# Vorgegebener Text
──────────
Oft schafft Gilli auch exklusive Gespräche. Ausserdem hat er Erich Gysling als Experten für internationale politische Themen gewonnen. Dieser ist immer noch ein Grandseigneur unter den Schweizer Journalisten – und wurde nach seiner Pensionierung von den Leutschenbachern einfach links liegen gelassen. Nicht als Einziger. Übrigens: Vor über zwanzig Jahren hatte Peter Schellenberg, der damalige Direktor des Schweizer Fernsehens, eine tägliche Talk-Show zum aktuellen Geschehen angedacht. Realisiert wurde eine solche bekanntlich nie. Die Frage, welcher Sender dabei gewonnen und welcher verloren hätte, konnte folglich nie geklärt werden.
──────────
# Gegebene Zeilen
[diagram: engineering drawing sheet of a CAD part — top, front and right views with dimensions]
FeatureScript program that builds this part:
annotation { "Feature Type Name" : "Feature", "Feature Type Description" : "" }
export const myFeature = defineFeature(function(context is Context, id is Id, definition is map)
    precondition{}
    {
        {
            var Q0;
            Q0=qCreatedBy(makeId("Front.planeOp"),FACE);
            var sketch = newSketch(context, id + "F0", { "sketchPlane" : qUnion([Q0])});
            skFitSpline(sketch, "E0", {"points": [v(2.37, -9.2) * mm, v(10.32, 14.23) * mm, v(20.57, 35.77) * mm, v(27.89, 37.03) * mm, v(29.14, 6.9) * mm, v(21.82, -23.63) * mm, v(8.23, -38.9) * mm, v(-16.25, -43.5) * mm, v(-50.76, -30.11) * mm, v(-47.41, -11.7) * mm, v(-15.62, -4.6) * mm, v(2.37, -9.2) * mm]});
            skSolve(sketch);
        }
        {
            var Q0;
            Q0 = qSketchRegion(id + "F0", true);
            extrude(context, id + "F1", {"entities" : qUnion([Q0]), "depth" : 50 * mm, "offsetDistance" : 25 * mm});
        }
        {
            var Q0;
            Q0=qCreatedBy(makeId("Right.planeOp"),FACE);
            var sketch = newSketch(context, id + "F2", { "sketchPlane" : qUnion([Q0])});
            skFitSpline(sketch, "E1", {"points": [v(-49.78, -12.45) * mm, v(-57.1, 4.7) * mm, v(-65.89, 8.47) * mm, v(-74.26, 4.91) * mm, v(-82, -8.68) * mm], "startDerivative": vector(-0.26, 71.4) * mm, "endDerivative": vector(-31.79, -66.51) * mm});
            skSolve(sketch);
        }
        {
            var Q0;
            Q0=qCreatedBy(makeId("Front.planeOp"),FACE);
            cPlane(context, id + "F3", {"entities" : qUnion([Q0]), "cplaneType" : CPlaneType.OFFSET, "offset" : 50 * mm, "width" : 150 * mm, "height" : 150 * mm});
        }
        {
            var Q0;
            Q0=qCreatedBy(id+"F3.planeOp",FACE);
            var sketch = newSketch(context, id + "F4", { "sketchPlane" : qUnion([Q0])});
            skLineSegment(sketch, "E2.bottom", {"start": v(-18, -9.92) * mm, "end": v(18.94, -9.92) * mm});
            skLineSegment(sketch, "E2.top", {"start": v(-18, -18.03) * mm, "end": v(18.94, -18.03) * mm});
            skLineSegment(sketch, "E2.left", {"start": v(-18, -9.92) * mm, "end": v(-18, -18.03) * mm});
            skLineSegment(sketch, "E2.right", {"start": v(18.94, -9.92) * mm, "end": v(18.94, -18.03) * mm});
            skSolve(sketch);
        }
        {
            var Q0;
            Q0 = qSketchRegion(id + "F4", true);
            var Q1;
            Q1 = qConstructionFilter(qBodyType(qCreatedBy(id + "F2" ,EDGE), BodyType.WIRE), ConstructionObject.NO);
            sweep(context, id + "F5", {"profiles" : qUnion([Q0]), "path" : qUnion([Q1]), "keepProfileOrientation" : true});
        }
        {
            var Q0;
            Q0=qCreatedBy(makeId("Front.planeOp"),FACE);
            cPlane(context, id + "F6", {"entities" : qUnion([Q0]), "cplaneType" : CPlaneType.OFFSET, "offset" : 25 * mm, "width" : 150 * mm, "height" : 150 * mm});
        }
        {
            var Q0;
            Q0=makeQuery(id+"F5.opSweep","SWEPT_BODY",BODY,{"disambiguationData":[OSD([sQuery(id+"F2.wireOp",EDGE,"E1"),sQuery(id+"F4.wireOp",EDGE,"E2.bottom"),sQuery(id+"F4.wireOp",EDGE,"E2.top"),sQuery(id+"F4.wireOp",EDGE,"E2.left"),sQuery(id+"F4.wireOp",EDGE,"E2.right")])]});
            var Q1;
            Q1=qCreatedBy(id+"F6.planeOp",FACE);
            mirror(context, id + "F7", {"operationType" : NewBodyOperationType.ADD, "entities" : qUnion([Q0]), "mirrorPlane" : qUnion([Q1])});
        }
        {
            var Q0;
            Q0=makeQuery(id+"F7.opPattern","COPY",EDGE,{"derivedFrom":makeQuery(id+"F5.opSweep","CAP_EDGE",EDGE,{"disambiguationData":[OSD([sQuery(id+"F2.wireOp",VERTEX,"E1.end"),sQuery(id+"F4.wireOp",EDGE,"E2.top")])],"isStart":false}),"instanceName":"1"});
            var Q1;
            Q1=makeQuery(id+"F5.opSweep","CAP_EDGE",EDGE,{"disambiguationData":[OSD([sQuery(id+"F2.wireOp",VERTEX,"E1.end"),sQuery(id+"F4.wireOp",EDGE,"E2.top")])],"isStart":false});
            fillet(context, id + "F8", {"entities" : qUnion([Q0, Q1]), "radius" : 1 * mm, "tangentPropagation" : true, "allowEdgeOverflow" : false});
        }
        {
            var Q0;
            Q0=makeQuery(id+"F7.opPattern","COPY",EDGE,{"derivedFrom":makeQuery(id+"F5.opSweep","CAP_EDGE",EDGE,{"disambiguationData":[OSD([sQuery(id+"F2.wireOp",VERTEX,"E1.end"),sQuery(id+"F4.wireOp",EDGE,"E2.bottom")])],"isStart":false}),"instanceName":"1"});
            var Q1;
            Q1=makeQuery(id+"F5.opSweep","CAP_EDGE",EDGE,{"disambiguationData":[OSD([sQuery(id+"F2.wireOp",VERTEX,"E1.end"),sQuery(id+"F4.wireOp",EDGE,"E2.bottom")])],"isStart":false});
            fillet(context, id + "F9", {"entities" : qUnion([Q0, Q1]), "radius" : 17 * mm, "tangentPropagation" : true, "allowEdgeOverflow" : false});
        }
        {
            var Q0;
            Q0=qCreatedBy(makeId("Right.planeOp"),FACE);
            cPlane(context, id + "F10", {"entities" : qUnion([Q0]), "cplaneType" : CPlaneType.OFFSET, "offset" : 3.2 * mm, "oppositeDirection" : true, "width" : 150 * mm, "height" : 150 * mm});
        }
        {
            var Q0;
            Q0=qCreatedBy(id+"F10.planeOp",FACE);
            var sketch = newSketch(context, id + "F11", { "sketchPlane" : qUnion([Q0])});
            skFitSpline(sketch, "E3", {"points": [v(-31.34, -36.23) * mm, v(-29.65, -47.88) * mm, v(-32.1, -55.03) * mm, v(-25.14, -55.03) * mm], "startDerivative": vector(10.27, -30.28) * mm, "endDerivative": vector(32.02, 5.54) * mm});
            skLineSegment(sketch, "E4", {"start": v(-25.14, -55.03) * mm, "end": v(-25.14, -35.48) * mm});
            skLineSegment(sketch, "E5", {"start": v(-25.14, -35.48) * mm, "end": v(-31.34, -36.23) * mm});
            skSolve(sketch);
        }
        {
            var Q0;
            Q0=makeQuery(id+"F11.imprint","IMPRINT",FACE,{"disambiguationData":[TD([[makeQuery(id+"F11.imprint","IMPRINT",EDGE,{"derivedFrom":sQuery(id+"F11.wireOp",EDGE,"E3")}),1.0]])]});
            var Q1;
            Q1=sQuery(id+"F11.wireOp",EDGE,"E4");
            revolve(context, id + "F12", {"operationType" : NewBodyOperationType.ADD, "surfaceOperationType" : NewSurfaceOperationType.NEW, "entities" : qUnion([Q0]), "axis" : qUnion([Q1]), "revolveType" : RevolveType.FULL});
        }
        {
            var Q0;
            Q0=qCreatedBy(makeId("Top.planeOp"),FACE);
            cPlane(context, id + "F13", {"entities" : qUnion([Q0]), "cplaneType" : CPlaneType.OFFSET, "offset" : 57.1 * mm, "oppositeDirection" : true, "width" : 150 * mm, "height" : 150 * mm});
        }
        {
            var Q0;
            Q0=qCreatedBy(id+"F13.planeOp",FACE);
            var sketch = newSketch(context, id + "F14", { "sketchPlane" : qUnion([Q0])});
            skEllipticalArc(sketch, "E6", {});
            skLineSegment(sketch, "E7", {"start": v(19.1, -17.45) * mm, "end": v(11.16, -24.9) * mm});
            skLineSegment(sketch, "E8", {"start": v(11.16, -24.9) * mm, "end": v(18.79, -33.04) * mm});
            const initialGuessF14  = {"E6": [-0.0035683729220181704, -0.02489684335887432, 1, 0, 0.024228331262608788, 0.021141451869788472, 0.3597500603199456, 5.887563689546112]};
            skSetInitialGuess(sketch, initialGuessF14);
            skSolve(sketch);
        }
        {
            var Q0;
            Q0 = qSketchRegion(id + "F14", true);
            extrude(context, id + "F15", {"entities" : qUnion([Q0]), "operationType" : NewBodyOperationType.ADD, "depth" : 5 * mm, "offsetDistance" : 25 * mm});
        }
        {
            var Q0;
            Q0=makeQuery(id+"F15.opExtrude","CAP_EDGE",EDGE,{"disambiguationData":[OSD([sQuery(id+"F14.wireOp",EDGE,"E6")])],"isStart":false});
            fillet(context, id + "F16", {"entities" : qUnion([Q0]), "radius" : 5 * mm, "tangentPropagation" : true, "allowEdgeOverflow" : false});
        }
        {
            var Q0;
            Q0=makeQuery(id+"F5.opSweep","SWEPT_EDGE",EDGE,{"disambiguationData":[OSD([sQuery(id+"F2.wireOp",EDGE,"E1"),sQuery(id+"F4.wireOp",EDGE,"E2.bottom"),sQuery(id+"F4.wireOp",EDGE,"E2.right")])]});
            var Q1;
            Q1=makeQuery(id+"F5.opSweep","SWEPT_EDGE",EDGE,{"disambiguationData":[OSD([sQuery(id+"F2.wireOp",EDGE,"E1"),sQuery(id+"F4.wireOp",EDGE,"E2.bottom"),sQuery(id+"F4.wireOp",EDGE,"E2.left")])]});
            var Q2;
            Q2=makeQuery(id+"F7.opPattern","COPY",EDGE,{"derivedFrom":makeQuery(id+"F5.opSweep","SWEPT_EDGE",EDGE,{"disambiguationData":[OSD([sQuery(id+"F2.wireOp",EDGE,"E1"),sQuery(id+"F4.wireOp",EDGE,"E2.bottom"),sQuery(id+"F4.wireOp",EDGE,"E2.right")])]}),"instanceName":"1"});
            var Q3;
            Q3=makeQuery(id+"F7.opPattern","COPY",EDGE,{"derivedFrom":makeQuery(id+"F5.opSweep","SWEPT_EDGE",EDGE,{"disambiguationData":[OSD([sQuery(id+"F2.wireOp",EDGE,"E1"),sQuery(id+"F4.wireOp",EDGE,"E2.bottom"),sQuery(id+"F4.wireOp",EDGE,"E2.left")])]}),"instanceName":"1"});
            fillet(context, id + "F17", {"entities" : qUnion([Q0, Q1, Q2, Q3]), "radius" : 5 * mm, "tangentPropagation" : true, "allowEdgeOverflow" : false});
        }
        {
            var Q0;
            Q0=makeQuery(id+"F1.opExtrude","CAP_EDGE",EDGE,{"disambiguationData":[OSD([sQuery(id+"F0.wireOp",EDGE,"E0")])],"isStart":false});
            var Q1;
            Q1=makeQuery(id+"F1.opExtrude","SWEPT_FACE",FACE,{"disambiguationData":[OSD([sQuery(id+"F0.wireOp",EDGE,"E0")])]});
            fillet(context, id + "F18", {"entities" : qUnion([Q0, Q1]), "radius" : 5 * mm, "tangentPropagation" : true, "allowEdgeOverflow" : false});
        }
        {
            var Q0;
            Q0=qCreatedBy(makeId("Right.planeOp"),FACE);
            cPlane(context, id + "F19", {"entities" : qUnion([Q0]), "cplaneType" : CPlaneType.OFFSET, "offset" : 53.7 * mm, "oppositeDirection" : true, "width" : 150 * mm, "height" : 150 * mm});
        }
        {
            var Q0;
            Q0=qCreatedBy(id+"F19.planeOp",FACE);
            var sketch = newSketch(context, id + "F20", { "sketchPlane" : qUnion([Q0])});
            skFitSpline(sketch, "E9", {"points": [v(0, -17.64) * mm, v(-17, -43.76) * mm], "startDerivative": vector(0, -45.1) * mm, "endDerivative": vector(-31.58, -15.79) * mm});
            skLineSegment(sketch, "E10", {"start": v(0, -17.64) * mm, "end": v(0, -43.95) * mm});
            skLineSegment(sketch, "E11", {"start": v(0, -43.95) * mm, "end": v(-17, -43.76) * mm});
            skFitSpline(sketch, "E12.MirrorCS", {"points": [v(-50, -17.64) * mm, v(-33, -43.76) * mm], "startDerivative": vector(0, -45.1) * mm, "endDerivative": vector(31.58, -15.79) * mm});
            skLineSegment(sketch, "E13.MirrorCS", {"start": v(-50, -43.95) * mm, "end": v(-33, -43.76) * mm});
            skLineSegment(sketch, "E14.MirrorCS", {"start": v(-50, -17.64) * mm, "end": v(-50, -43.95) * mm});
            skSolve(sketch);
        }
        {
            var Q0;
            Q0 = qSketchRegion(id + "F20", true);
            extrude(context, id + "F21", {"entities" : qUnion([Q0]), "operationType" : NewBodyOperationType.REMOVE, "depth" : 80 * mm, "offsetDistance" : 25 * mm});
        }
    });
──────────
# Deine Aufgabe
Gib den Teil des vorgegebenen Texts, der mit den Worten „Oft schafft Gilli“ beginnt und mit „folglich nie geklärt werden.“ endet, wortgetreu wieder. Die Zeilen haben mit dem vorgegebenen Text nichts zu tun.

# Ergebnis der Übung
Oft schafft Gilli auch exklusive Gespräche. Ausserdem hat er Erich Gysling als Experten für internationale politische Themen gewonnen. Dieser ist immer noch ein Grandseigneur unter den Schweizer Journalisten – und wurde nach seiner Pensionierung von den Leutschenbachern einfach links liegen gelassen. Nicht als Einziger. Übrigens: Vor über zwanzig Jahren hatte Peter Schellenberg, der damalige Direktor des Schweizer Fernsehens, eine tägliche Talk-Show zum aktuellen Geschehen angedacht. Realisiert wurde eine solche bekanntlich nie. Die Frage, welcher Sender dabei gewonnen und welcher verloren hätte, konnte folglich nie geklärt werden.